Ben Zonguldaklıyım. Bunu söylerken memleketçilik yapıp diğer yörelerimizin insanlarını dışladığım sanılmasın.
Zonguldaklı olmanın bir bedeli, bir ederi olmuştur hep. Emek kentinin getirisi de götürüsü de çok olmuştur. Bunu, kendimle örneklemek isterim size.
1954'te doğduğum köyümde okul da yol da yoktu 1960'larda bile. Okulsuz, yolsuz köylülerim, kara elması çıkarıyorlardı Türkiye aydınlanmasına.

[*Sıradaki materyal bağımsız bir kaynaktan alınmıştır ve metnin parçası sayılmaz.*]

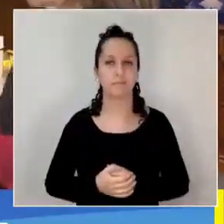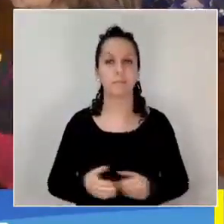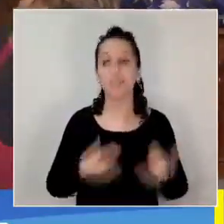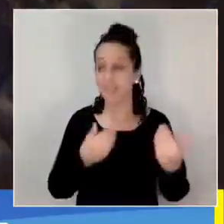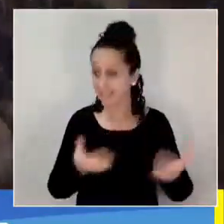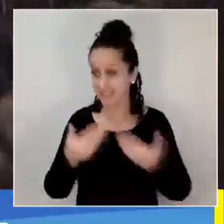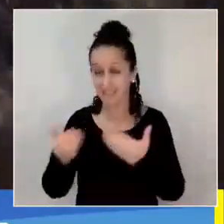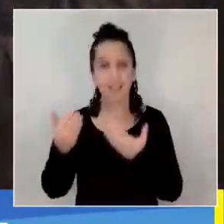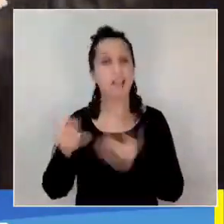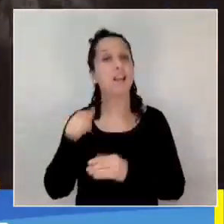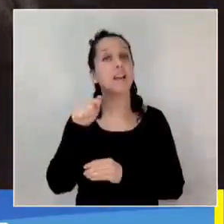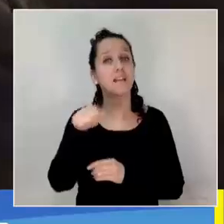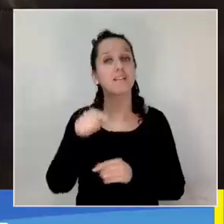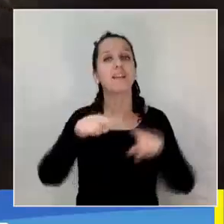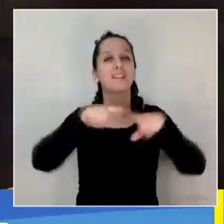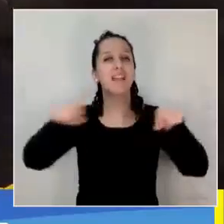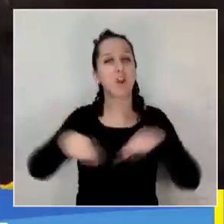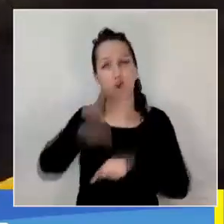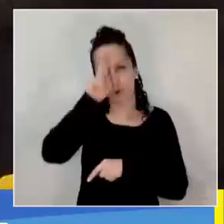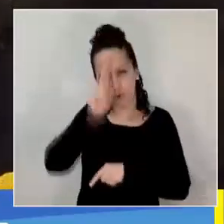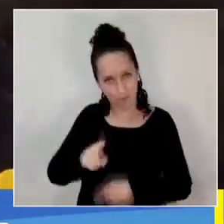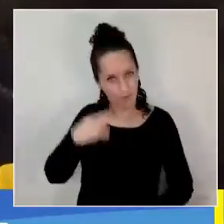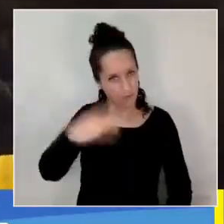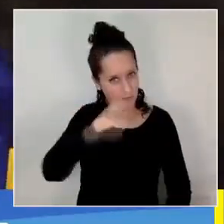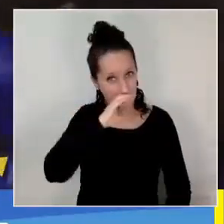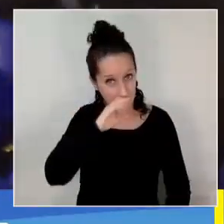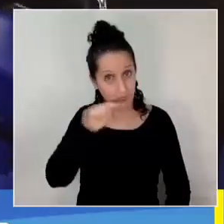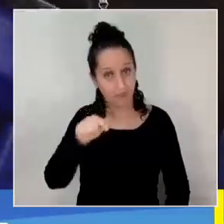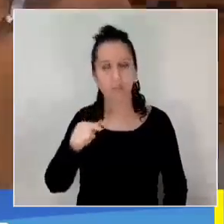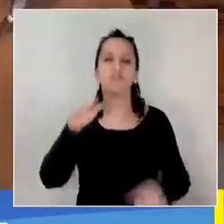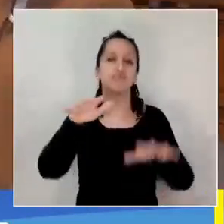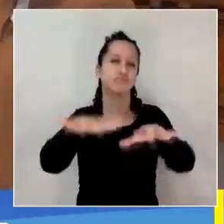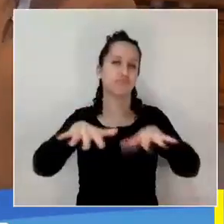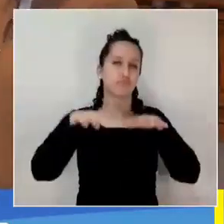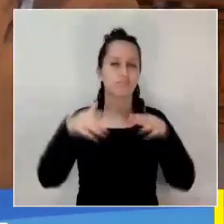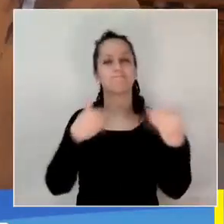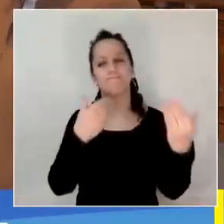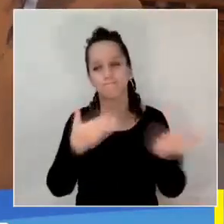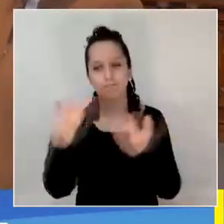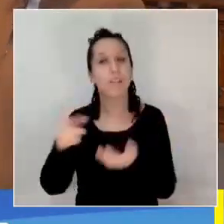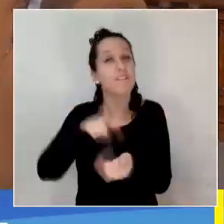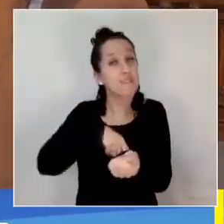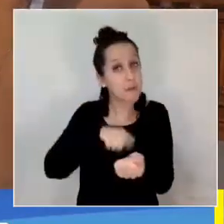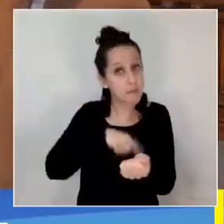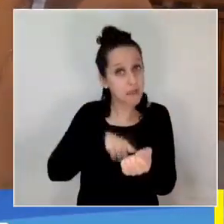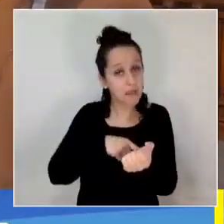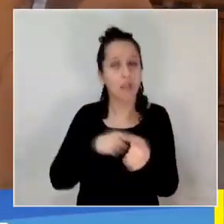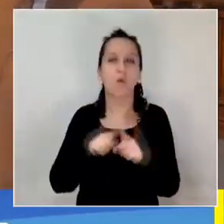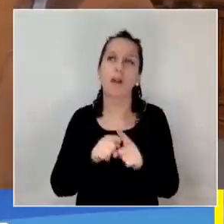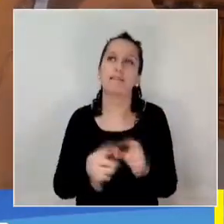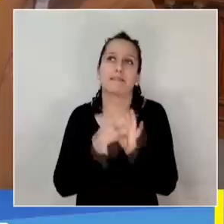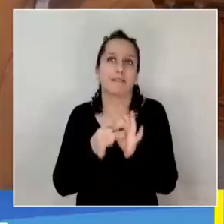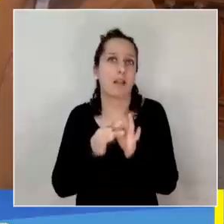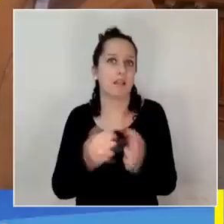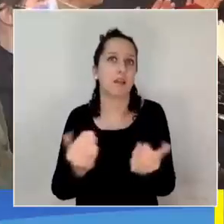implementos se realizó en el Salón de Honor de la Municipalidad de Concepción, donde las familias beneficiarias agradecieron el apoyo en estos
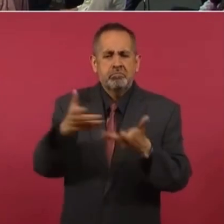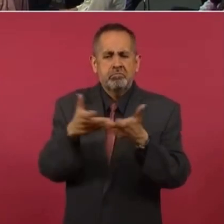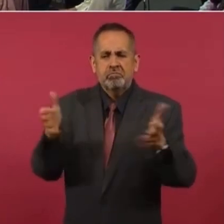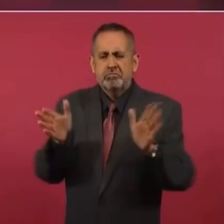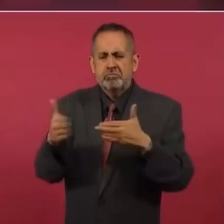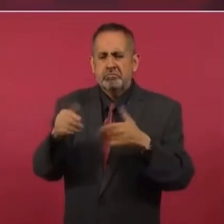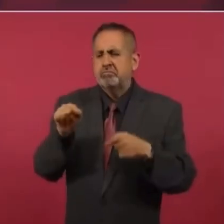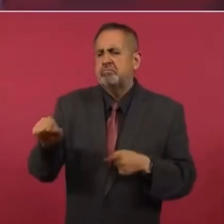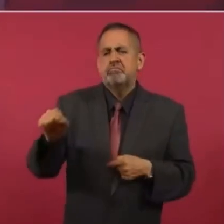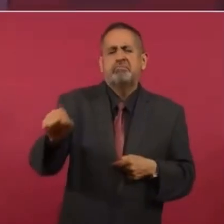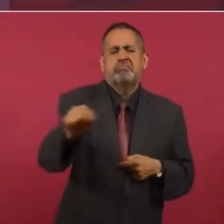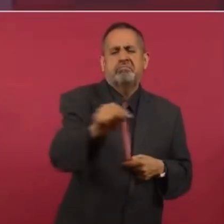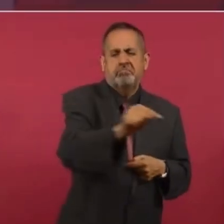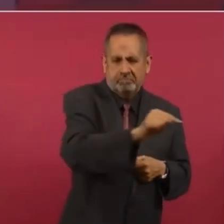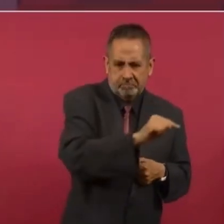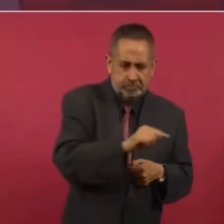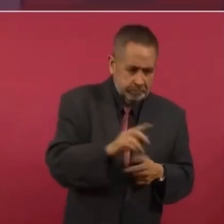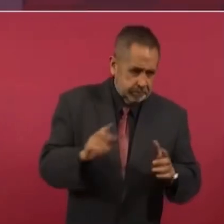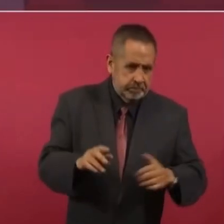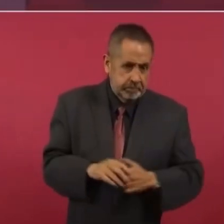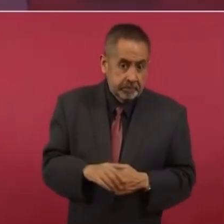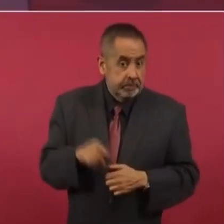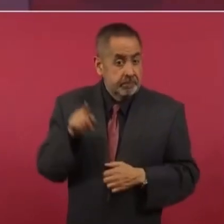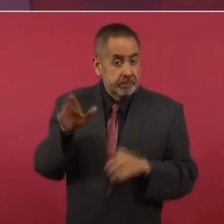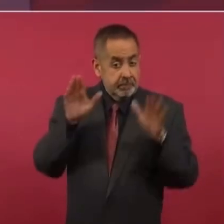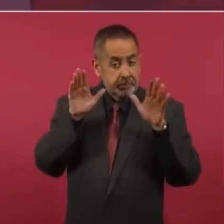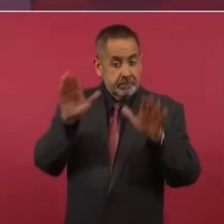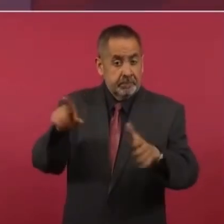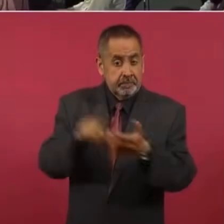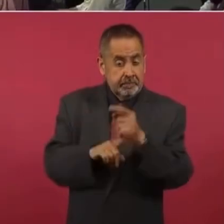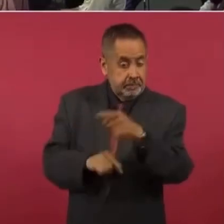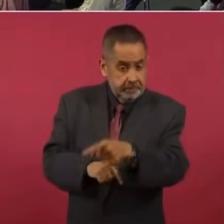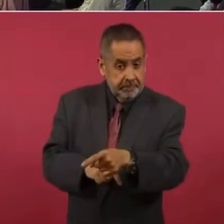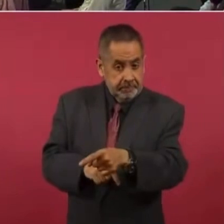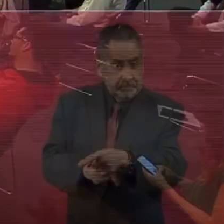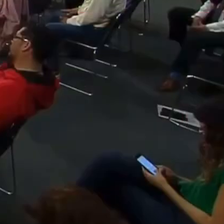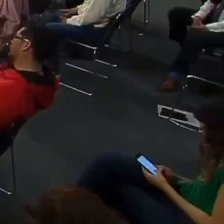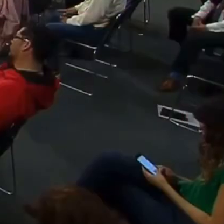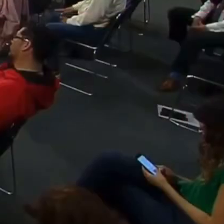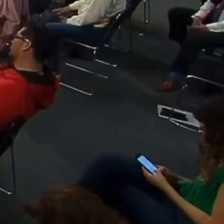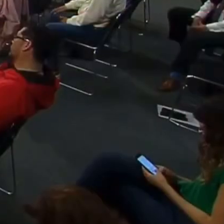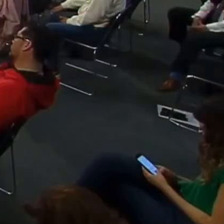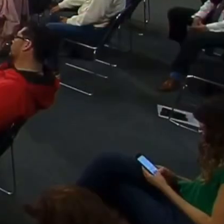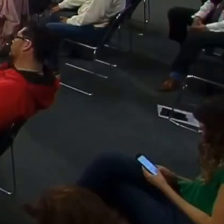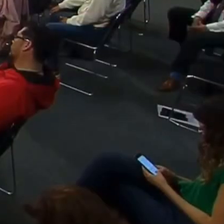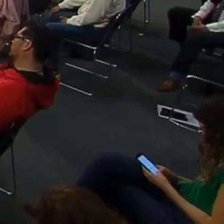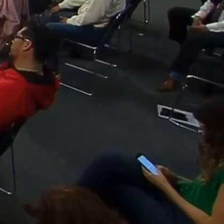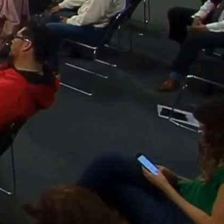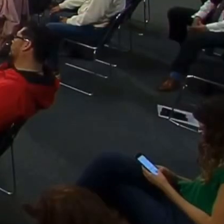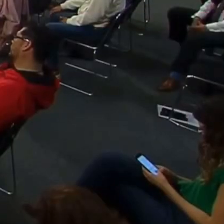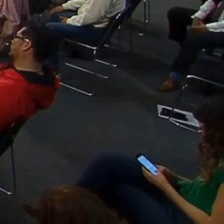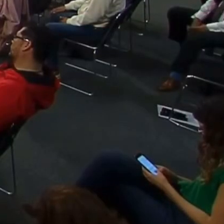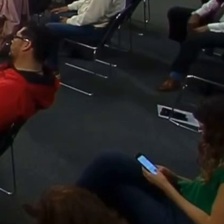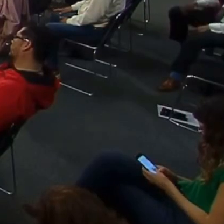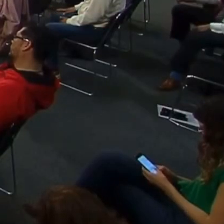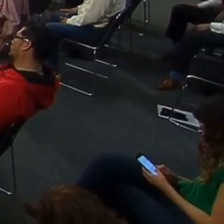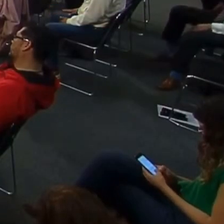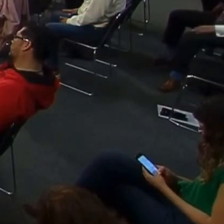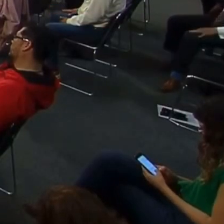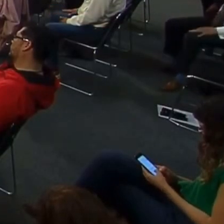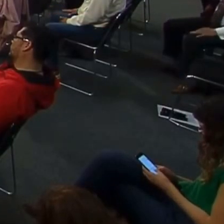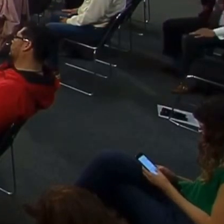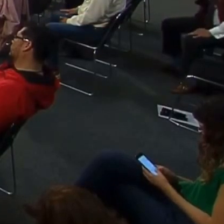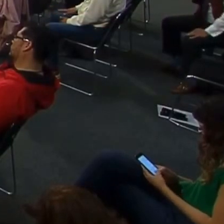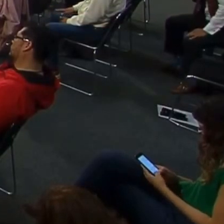ese aeropuerto tiene tres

1962, Kabaca'dan, Zonguldak'a (Beycuma'ya kadar kağnıyla) göçtük. Yalın ayaktık.
İlk evimiz, Ontemmuz Mahallesi'nde, tuvaletsiz, penceresiz, mutfaksız bir merdiven altıydı. Birkaç ay kaldığımız evin çevresinden çarşıya inemedik. Yalın ayaktık.
İkinci evimiz, Çaydamar'daydı. Tuvalet ortaktı. Kardeşim (Şimdi emekli Cumhuriyet Başsavcısı), ağabeyimin (Şimdi emekli öğretmen) Trabzon lastikleriyle, ben de ortak tuvaletin terlikleriyle, Gazipaşa Caddesi boyunca, korna seslerini umursamadan sahile ulaşmıştık. Deniz denen büyük gölü de o gün görmüştük.
Çıplak ayaklarımızı, bugün üstü Sürmen Kafe olan iskeleden Karadeniz suyuna sokmuştuk. İşte bizim Zonguldak öykümüz böyle başlamıştı. Öykünün öncesini, sonrasını değişik yerlerde ve kitaplarımda anlatmıştım. Eksik kalanlar da günü geldikçe dökülür.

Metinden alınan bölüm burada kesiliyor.